One fine afternoon!

DECCAN CHRONICLE | RASHMI RAJAGOPAL LOBO
Published Nov 13, 2015, 12:45 pm IST
Updated Feb 23, 2016, 2:43 pm IST
The multi-faceted Sruti Harihara Subramaniam will be screening her debut feature film in our city
Sruti Harihara Subramanian
 Sruti Harihara Subramanian

The strikingly beautiful Sruti Harihara Subramanian dons many hats — from that of a model to an actor, to an entrepreneur and a filmmaker. But it’s mainly for the latter that the young lady will be in the city this week. She screens her debut feature film, A Far Afternoon — A Painted Saga by Krishen Khanna, to Bengaluru’s art lovers at the National Gallery of Modern Art. “It’s a film about a national figure so it’s not restricted to any particular city. But Bengaluru has a strong art presence and we thought this film would be well received there,” begins Chennai-based Subramanian.

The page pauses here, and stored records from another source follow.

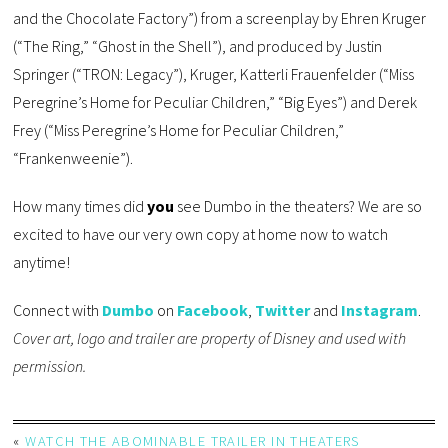
and the Chocolate Factory”) from a screenplay by Ehren Kruger
(“The Ring,” “Ghost in the Shell”), and produced by Justin
Springer (“TRON: Legacy”), Kruger, Katterli Frauenfelder (“Miss
Peregrine’s Home for Peculiar Children,” “Big Eyes”) and Derek
Frey (“Miss Peregrine’s Home for Peculiar Children,”
“Frankenweenie”).
How many times did
you
see Dumbo in the theaters? We are so
excited to have our very own copy at home now to watch
anytime!
Connect with
Dumbo
on
Facebook
,
Twitter
and
Instagram
.
Cover art, logo and trailer are property of Disney and used with
permission.
«
WATCH THE ABOMINABLE TRAILER IN THEATERS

An actor with appearances in South Indian soaps, her curiosity about what it’s like on the other side of the camera is what saw her turning director. “I enjoy modelling, theatre and acting, but was always curious about being in the middle of what happens behind the camera. This film gave me a great opportunity to work on a full-fledged feature film,” she says, adding, “I have a company, Happy Wanderer Films, which does ad and corporate videos. This was something completely different and exciting,” she says.

 

The legendary artist, Krishen Khanna’s newly completed 20-foot painting inspired by memories collected over time, forms the focus of A Far Afternoon. Shot in Delhi, she shares how this project made her feel exhilarated and nervous at the same time. “It was thrilling to be working with such a legendary artist, whose works I’d only seen hanging on the walls of ITC Maurya in Delhi. But it was also quite intimidating because the general conception is that artists are moody and prone to tantrums. But Krishen was so warm and friendly. We even met his wife who was equally generous and welcomed us into their home with open arms,” says the model who considers Bengaluru her second home as her closest relatives live here. “I practically live half my life in Bengaluru, visiting aunts and uncles. I love the city and its people who are so open to new ideas and people,” she elaborates.
 
Approached by Piramal Art Foundation to film the 90-year-old seasoned artist in action, mainly as a way to archive the creation of the masterpiece, Subramanian shares that it unfolded so beautifully that they decided to turn it into a feature documentary. The film captures the artist, whose contemporaries include the likes of MF Hussain, as he goes about creating the 20-feet art piece, looks at his life as an artist, the various influences that have shaped him and touches upon his personal life too. With the film being selected to show as part of the international documentary competition at the All lights India International Film Festival, Kochi later this week, Subramaniam currently has her sights set firmly on victory.